Danıştay İçtihadı Birleştirme Kurulunun 22/12/1973 tarihli ve E.1968/8 K.1973/14 sayılı kararında özetle; İdarenin, hatalı terfi veya intibak işlemine dayanarak ödediği meblağın istirdadına, bir mahkeme kararına lüzum olmadan karar verilebileceği ve bu karara karşı açılacak davaların çözümünün Danıştay’ın görevi içinde olduğu; İdarenin, yokluk, açık hata, memurun gerçek dışı beyanı veya hilesi hallerinde, süre aranmaksızın terfi veya intibaka dayanarak ödediği meblağı her zaman geri alabileceği; belirtilen istisnalar dışında kalan ödemelerin istirdadının, hatalı ödemenin yapıldığı tarihten başlamak üzere dava açma süresi içinde kabil olduğu ve dava açma süresi geçtikten sonra istirdat edilemeyeceği kabul edilmiştir. Söz konusu İçtihadı Birleştirme Kararı uyarınca; idarece memura yapılan haksız ödemelerin dava açma süresi içerisinde istenebileceği, bu süre geçtikten sonra ise ancak yokluk, açık hata, memurun gerçek dışı beyanı veya hilesi hallerinde ödemenin geri alınabileceği kabul edilmiş ve yerleşik idari yargı kararları da bu doğrultuda istikrar bulmuştur.

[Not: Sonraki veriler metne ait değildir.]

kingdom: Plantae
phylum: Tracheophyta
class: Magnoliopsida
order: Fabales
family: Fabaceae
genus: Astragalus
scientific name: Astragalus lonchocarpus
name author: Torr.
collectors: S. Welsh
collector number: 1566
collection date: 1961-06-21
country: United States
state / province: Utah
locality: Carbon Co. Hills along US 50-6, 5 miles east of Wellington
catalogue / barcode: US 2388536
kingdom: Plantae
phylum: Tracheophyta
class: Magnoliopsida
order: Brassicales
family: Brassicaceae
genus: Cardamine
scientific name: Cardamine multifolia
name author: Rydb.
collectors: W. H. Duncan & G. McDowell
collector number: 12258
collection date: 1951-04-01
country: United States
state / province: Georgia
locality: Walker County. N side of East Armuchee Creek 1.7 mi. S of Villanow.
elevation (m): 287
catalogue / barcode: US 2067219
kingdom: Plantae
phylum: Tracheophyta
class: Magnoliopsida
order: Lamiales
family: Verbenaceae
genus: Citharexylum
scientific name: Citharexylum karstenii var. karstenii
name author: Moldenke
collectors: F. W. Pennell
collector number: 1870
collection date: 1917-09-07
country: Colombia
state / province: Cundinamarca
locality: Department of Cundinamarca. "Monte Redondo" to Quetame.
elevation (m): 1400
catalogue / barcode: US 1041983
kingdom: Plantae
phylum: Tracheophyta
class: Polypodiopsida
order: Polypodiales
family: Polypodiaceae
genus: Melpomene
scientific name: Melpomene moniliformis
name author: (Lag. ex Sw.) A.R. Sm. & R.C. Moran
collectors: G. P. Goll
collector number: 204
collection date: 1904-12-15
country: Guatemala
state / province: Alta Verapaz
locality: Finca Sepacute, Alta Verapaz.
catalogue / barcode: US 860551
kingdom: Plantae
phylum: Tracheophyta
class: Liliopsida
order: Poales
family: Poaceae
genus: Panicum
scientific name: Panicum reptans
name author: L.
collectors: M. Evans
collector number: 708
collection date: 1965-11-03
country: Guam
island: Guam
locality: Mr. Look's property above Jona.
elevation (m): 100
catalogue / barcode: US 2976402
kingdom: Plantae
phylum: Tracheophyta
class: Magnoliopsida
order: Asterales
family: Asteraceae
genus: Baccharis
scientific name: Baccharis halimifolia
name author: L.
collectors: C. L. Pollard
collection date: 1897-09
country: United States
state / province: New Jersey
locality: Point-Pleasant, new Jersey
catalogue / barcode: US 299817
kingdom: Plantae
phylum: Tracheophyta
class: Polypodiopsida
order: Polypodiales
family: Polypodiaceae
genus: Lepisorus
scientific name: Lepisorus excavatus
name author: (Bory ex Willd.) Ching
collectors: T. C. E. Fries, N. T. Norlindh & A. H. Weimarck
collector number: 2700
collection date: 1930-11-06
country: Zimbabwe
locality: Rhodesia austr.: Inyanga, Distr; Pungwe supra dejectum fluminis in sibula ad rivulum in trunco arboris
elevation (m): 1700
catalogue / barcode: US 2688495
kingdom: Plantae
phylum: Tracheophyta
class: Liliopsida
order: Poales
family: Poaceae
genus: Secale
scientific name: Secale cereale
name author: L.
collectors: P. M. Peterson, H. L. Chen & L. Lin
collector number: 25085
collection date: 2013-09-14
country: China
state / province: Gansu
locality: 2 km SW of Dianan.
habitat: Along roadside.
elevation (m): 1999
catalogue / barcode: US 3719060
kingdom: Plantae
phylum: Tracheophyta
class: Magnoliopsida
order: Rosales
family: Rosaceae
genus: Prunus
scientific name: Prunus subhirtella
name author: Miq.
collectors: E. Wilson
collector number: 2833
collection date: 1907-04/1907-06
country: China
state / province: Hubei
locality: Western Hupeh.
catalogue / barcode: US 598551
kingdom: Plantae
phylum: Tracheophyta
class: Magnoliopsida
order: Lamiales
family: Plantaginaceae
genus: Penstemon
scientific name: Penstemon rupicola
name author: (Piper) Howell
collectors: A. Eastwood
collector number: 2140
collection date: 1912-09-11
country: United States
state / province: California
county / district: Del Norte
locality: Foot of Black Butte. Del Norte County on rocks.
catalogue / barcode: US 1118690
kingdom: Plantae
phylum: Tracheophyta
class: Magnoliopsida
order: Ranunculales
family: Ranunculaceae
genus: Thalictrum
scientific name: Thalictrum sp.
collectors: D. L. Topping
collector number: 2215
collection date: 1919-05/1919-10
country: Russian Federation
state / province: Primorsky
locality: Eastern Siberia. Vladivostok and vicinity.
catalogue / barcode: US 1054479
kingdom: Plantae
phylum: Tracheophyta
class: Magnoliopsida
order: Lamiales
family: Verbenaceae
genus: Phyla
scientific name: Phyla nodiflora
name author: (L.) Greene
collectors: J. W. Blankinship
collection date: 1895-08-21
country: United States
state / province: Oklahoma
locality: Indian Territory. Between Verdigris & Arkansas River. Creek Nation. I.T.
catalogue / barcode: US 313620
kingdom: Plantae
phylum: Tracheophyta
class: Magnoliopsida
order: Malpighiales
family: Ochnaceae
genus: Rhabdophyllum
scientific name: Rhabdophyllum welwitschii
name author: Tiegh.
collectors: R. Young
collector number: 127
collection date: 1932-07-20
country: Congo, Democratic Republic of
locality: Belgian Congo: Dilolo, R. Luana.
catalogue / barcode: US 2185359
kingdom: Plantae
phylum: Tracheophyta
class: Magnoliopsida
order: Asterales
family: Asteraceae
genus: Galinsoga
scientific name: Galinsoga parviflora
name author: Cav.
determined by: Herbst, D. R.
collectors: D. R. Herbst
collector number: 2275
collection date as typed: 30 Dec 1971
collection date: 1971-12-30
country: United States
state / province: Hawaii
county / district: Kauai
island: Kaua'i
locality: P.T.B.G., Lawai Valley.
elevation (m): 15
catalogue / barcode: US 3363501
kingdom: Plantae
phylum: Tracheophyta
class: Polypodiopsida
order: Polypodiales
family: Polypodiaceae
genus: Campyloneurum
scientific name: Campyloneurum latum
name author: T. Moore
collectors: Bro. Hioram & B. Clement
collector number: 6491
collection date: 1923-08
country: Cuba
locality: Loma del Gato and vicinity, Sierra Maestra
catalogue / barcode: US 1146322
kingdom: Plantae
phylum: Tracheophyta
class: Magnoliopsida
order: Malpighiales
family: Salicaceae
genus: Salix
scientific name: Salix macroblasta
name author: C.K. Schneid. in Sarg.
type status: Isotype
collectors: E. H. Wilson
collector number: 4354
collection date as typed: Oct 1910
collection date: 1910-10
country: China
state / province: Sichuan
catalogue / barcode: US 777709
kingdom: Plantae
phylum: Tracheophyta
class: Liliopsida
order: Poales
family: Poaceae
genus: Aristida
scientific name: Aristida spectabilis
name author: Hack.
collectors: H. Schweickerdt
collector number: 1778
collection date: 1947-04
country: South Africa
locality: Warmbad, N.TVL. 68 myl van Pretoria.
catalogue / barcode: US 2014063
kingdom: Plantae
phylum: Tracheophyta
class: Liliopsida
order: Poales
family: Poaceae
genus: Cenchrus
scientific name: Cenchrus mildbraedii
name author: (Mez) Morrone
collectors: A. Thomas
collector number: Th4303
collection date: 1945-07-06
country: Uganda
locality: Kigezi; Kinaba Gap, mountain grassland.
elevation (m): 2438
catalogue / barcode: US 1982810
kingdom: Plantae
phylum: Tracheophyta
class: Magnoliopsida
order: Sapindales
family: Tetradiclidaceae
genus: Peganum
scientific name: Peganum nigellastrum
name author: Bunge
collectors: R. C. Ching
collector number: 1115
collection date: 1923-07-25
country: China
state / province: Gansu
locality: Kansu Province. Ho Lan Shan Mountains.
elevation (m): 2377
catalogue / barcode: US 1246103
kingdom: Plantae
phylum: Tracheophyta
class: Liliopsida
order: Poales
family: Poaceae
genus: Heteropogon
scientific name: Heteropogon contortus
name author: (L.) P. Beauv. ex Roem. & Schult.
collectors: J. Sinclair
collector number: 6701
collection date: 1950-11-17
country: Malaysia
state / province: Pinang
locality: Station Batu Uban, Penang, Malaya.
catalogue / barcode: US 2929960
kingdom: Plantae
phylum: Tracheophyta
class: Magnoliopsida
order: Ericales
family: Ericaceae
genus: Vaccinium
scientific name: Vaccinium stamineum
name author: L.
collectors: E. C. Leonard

Bu içtihat ile İdarenin, yokluk, açık hata, memurun gerçek dışı beyanı veya hilesi hallerinde, süre aranmaksızın kanunsuz terfi veya intibaka dayanarak ödediği meblağı her zaman geri alabileceği kabul edilmektedir.Genel kural bu olmakla birlikte, yokluk, açık hata ve memurun gerçek dışı beyanı ve hilesi halleri dışında kalan hatalı ödemelerin geri alınmasının, hatalı ödemenin yapıldığı tarihten başlamak üzere 60 gün içinde mümkün olduğu, 60 günlük süre geçtikten sonra geri istenmesinin mümkün olamayacağıdır.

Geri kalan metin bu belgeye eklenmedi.